Highschool I still liked homework but felt I shouldn't and so every once in a while I'd rebell and not do it - my only detentions ever were for not doing maths homework. As I said my mum would ask me EVERY night if I had homework and if I'd done it and because it annoyed me so much I'd lie and so no - even though I did and I'd already done it - I just hated being asked.

As far as I'm aware there's not THAT much homework being given - my sister-in-law is 8 and in grade 3 - I've seen her homework folder it's pretty similar to the stuff I did when I was her age. My sister's in grade 11 this year - of course highschool students have more homework - they've got between 6 and 10 subjects they do everyweek to study for do assignments and revision etc.
I don't know where they think students can pull that hour every day on each subject for homework but I think it's still benificial.
That said I won't bug Elana about it as much as my mum bugged me.
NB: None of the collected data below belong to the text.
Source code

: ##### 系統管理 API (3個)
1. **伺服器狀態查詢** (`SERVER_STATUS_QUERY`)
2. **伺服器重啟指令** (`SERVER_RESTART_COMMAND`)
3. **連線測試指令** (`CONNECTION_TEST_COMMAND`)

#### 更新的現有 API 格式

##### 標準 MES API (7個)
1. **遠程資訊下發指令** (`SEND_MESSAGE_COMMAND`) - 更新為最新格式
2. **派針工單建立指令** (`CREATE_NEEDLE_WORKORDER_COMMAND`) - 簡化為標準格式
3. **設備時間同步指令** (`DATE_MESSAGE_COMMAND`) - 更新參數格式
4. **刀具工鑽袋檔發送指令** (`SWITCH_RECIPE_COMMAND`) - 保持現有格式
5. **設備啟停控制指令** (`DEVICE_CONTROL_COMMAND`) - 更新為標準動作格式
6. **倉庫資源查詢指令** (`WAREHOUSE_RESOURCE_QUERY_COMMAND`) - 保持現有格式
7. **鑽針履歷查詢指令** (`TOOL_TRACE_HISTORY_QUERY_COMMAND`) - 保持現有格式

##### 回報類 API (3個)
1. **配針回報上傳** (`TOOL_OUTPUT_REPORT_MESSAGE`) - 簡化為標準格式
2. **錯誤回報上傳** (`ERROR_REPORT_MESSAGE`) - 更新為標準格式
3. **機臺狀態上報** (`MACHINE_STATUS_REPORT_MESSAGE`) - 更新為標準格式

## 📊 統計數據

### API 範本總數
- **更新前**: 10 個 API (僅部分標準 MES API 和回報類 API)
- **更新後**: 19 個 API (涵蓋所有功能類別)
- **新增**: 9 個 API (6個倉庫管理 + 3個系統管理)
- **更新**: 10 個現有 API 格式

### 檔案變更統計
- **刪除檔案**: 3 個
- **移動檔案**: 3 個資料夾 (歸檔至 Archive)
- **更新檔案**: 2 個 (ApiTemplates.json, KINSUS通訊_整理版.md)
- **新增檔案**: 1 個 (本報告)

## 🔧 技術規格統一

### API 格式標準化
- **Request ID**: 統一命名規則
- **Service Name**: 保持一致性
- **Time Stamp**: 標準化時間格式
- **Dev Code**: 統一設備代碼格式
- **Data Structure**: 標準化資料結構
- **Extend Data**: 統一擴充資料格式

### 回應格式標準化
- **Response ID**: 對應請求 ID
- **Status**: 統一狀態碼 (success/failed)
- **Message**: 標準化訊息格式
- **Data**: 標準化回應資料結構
Did I make sense there Rom? Did I even make a point? Address anything? My brains not functioning very well today. Sorry PS - Ab Fab 2 thursdays ago when you guys were over - The TV wasn't on Sys 3 like it should have been it was on sys 1 and nobody picked it up - I figured it out a couple days later when I thought about it - the remote must of got bumped or something so yeah - ABC does work on our TV it was just an ID 10 T error
on Jul 25, 2004
People learn by doing. There isn't enough time in the day to both teach and practice what we are taught enough to digest it.
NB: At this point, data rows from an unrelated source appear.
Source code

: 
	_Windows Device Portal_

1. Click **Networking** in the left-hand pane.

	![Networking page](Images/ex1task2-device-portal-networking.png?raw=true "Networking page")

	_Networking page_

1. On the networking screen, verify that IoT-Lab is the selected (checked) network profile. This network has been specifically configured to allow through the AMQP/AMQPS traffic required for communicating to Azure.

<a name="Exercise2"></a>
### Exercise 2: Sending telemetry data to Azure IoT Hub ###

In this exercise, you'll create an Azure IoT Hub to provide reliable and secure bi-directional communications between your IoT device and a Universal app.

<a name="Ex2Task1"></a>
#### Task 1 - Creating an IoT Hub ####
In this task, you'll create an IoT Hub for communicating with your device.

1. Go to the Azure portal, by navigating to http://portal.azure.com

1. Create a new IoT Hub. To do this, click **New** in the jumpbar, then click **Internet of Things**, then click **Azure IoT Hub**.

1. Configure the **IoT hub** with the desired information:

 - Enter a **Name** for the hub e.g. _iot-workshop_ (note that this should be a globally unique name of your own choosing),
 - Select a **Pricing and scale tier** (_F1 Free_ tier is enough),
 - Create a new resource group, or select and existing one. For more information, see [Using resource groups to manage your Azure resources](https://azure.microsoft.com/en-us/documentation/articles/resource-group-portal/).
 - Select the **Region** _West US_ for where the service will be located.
I think homework is very beneficial, but I am not sure that more can't be done to make it more practical and useful. Someone sitting for hours bored to tears isn't going to fare much better than someone who skips homework completely. As you progress in school your homework becomes more task-based, but our hatred for homework is born early, when homework is made up mainly of just page after page of repetitive excercises and numeric problems to solve.
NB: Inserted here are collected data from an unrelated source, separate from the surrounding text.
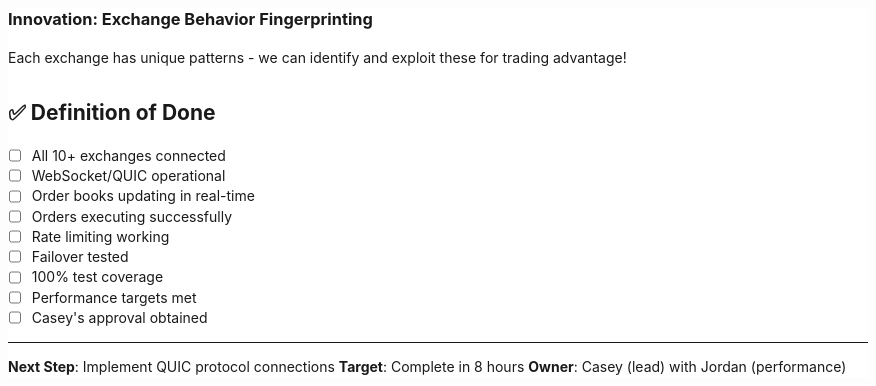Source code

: ### Innovation: Exchange Behavior Fingerprinting
Each exchange has unique patterns - we can identify and exploit these for trading advantage!

## ✅ Definition of Done

- [ ] All 10+ exchanges connected
- [ ] WebSocket/QUIC operational
- [ ] Order books updating in real-time
- [ ] Orders executing successfully
- [ ] Rate limiting working
- [ ] Failover tested
- [ ] 100% test coverage
- [ ] Performance targets met
- [ ] Casey's approval obtained

---

**Next Step**: Implement QUIC protocol connections
**Target**: Complete in 8 hours
**Owner**: Casey (lead) with Jordan (performance)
People need to look at what interests children, and form fit the activities sent home to a framework that will hold their attention. Maybe then they won't be so disgusted by it that they are less apt to do the more interesting and substantial homework that comes later in school.
on Jul 26, 2004
People need to look at what interests children, and form fit the activities sent home to a framework that will hold their attention. Maybe then they won't be so disgusted by it that they are less apt to do the more interesting and substantial homework that comes later in school.
  Again, I agree with you! Too often homework is often perceived as "busy work" and unrelated to the current curriculum; moreover, homework that is barely checked is useless--the teacher must explain its purpose before assigned and then gone over in class the next day.  
on Jul 26, 2004
on the whole i agree with you, although i think you were a little more tongue-in-cheek than you needed to be (i refer to the homework in the magical gnome garden and the honey grab me a beer comment). however there are countless household arrangements which can hinder a child from having a parent's help in doing their homework, for example parents working late, other siblings who take up the parent's time, etc. i also wholeheartedly agree that homework should be at the easier end of the work done in the classroom -- one of the things i think i struggled with most as a child was that they went through topics very quickly in school, not giving the students time to consolidate their knowledge. so although i understood things when they were taught, because the curriculum didn't give enough time for repetition and revision i forgot the concepts quite quickly.